## Wat je doet
[a] Noem de beleidsdomeinen die het verslag over schotelantennes in de titel van minister Philippe Muyters opsomt.
[b] Zet het verslag over schotelantennes voort na de laatste zin, alstublieft.

Commissie voor Leefmilieu, Natuur, Ruimtelijke Ordening en Onroerend Erfgoed
Vergadering van 06/01/2010
Vraag om uitleg van de heer Jurgen Verstrepen tot de heer Philippe Muyters, Vlaams minister van Financiën, Begroting, Werk, Ruimtelijke Ordening en Sport, over het plaatsen van schotelantennes en de interpretatie van het decreet inzake ruimtelijke ordening
De voorzitter : De heer Verstrepen heeft het woord.
De heer Jurgen Verstrepen : Deze discussie werd al geregeld gevoerd, ook in vorige legislaturen, maar dan om heel andere redenen.
In onze steden en gemeenten verschijnen steeds meer schotelantennes. Door de digitalisering van het televisielandschap zijn er verschillende aanbieders op de markt die meer schotels in pakketten aanbieden. Dat kom je overal tegen, onder andere in de winkels van Mediamarkt en Saturn. Mensen hangen een schotel aan hun gevel, en dan begint het fout te lopen in de interpretatie door de gemeenten en steden.

## Lijst van regels
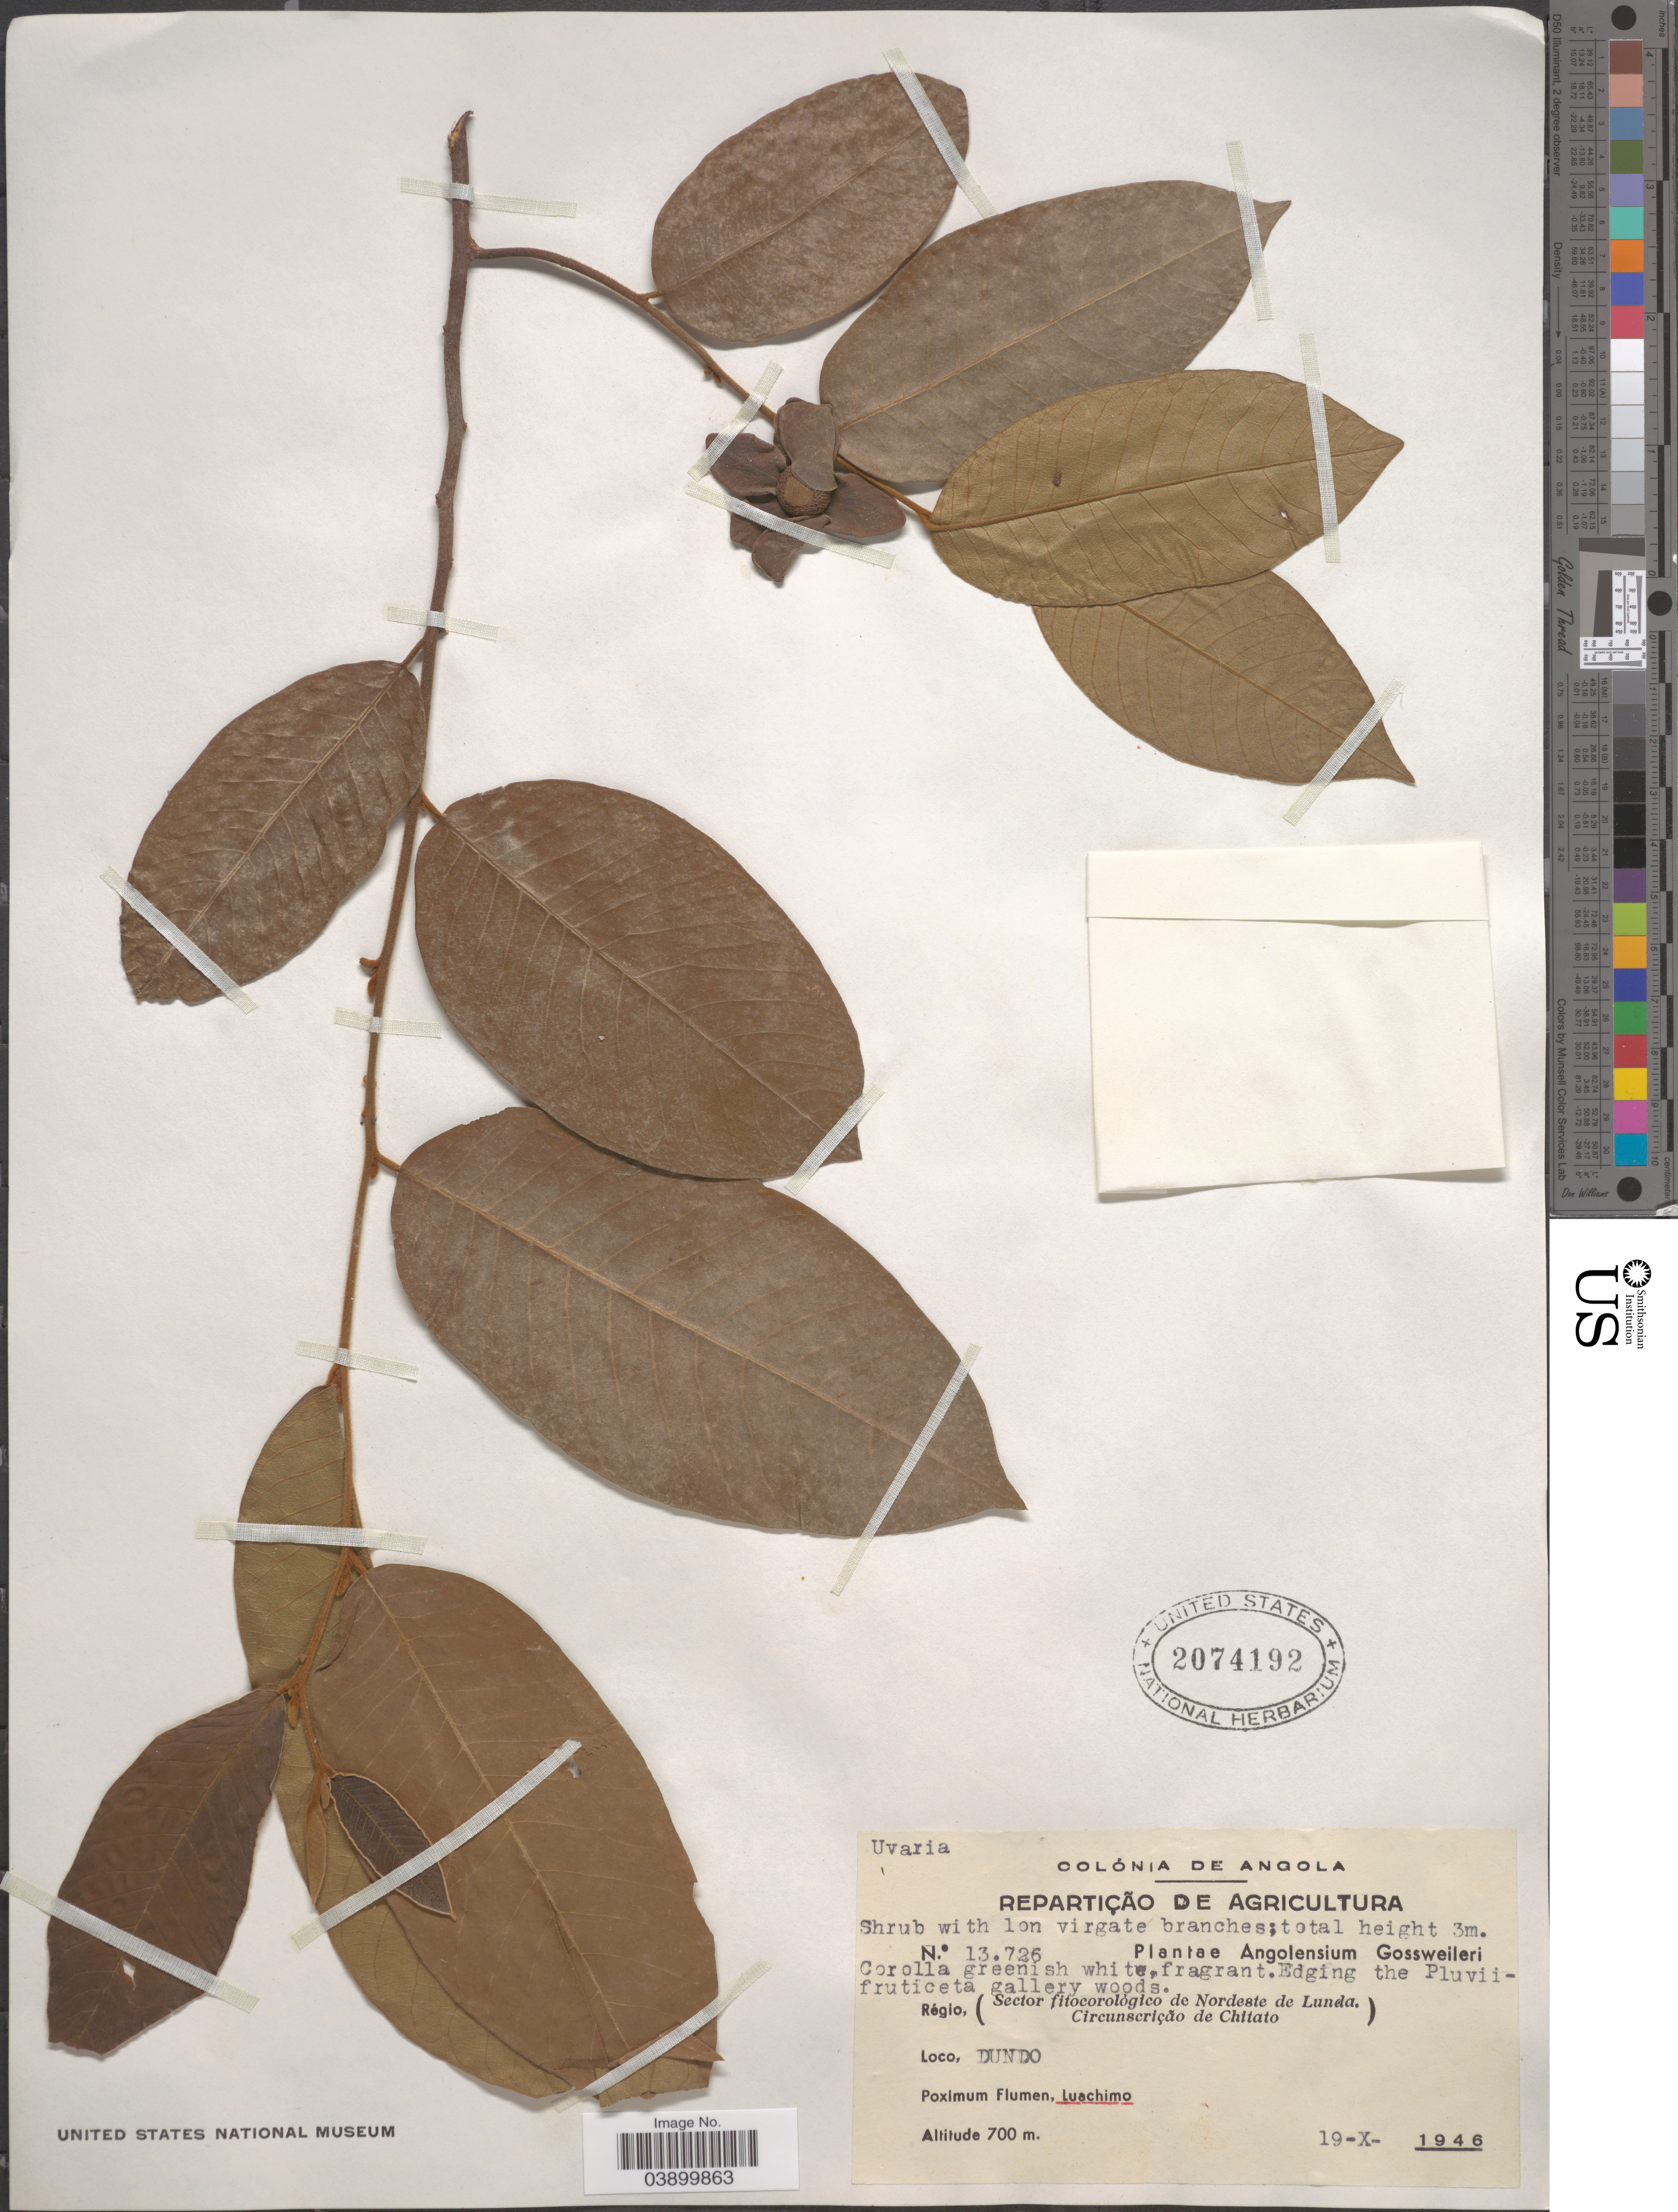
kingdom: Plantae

==

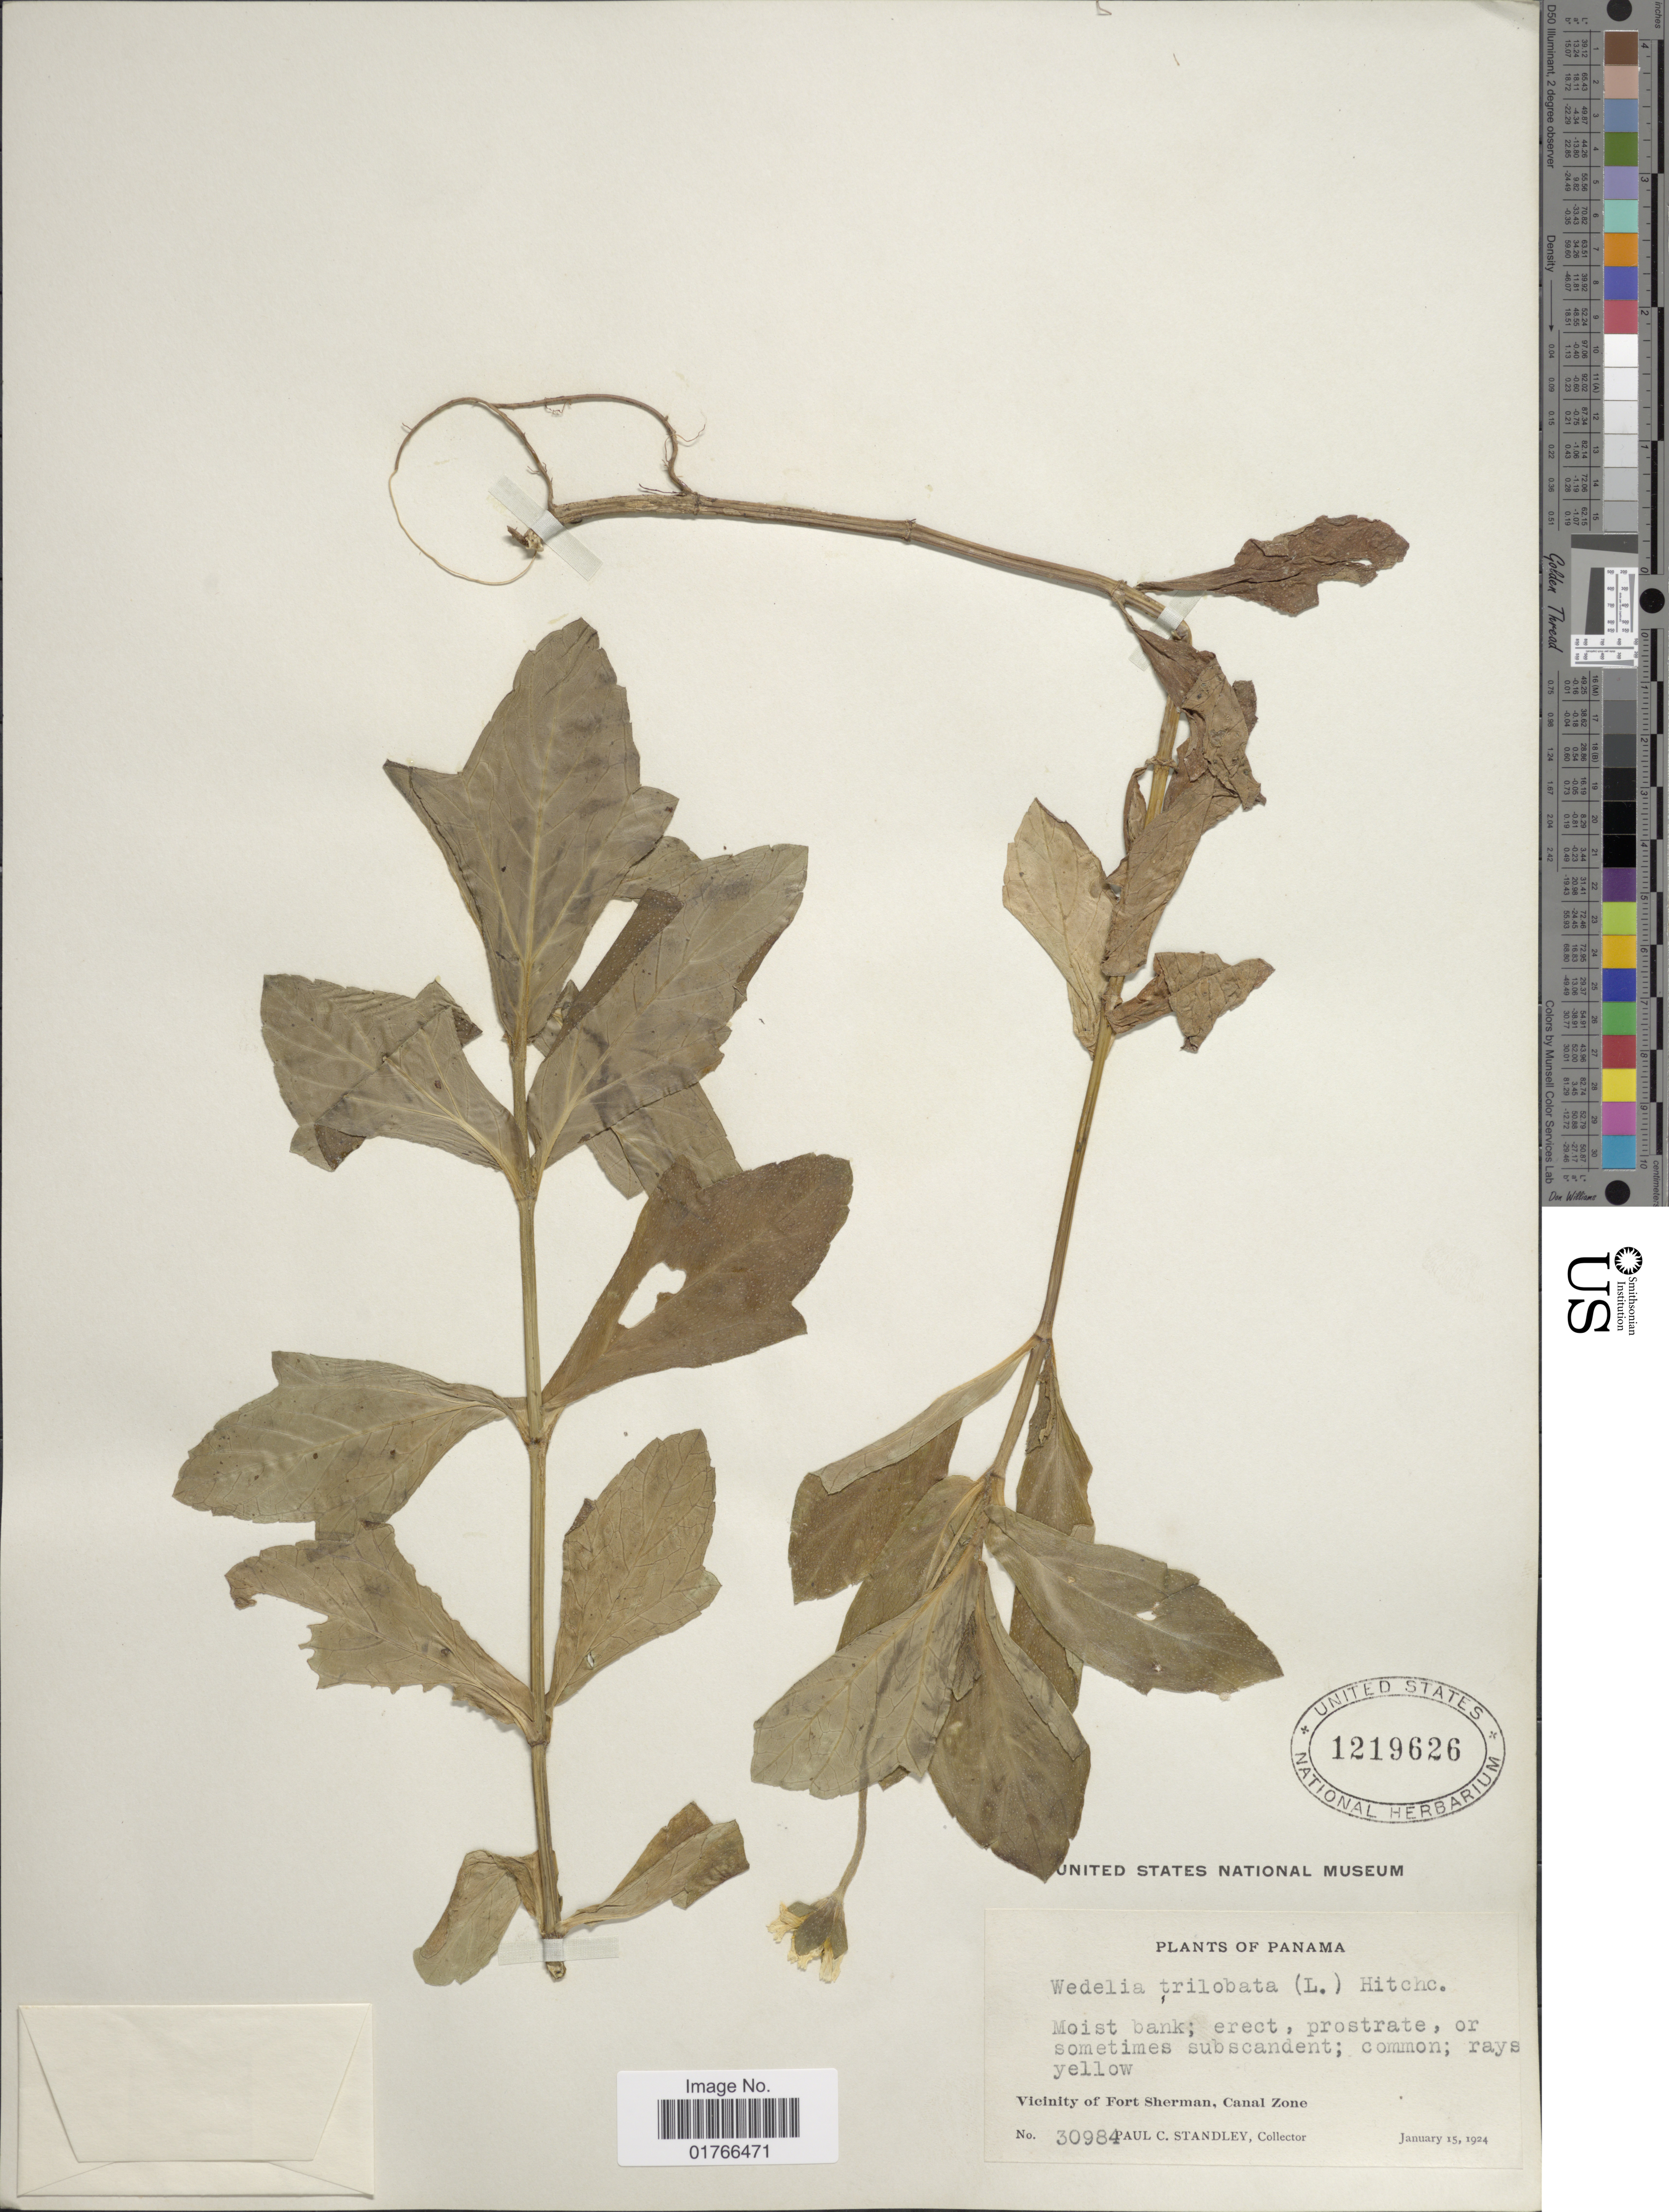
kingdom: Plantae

## Antwoorden per opdracht
[a] Financiën, Begroting, Werk, Ruimtelijke Ordening en Sport

[b]
De gemeenten en steden treden op tegen mensen die een schotelantenne hebben. Meestal gaat het dan over visueel-esthetische aspecten, het mag namelijk niet aan de voorgevel. Iedereen weet dat het in steden gaat over achtergestelde migrantenwijken, waar de schotels aan de voorkant hangen en andere bewoners die daar problemen mee hebben. Het duidt wel aan dat het visuele aspect veel ruimer is dan alleen maar een schotel hangen. Het gaat ook over de gevoeligheid. Daarom stip ik dit aan.
De gemeenten hebben dit naar hun hand gezet. Ik heb een aantal meldingen ontvangen van mensen, verspreid over heel Vlaanderen, die een schotel aan hun voorgevel hebben gehangen. Naargelang van de interpretatie krijgen die mensen te horen dat ze een vergunning moeten hebben, of ze riskeren een boete. Dat is een beetje à la carte en dat maakt het natuurlijk lastig. Ofwel doen we dat voor iedereen, ofwel niet.
Als je begint te graven in het decreet Ruimtelijke Ordening, dan staat daar dat je geen stedenbouwkundige vergunning nodig hebt voor bepaalde schotels, indien ze aan bepaalde voorwaarden voldoen. Het staat duidelijk omschreven dat het op het dak en aan de achtergevel mag, maar niet aan de voorgevel. Dat woord komt niet voor in het decreet. Sommige gemeenten en steden gaan er in een vrije interpretatie van uit dat als het niet in het decreet staat, het niet mag aan de voorgevel, terwijl anderen zeggen dat het net wel mag als het er niet in staat. Dat is een groot probleem.
Dit gaat ook over het vrij verkeer van goederen en diensten, niet alleen in Europa, maar ook op andere vlakken. Als een of andere allochtoon een schotel aan zijn gevel hangt, en hij wil naar Al Jazeera kijken, dan heb ik daar geen probleem mee. Iedereen mag via de schotel kijken. Het gaat veel verder dan dat.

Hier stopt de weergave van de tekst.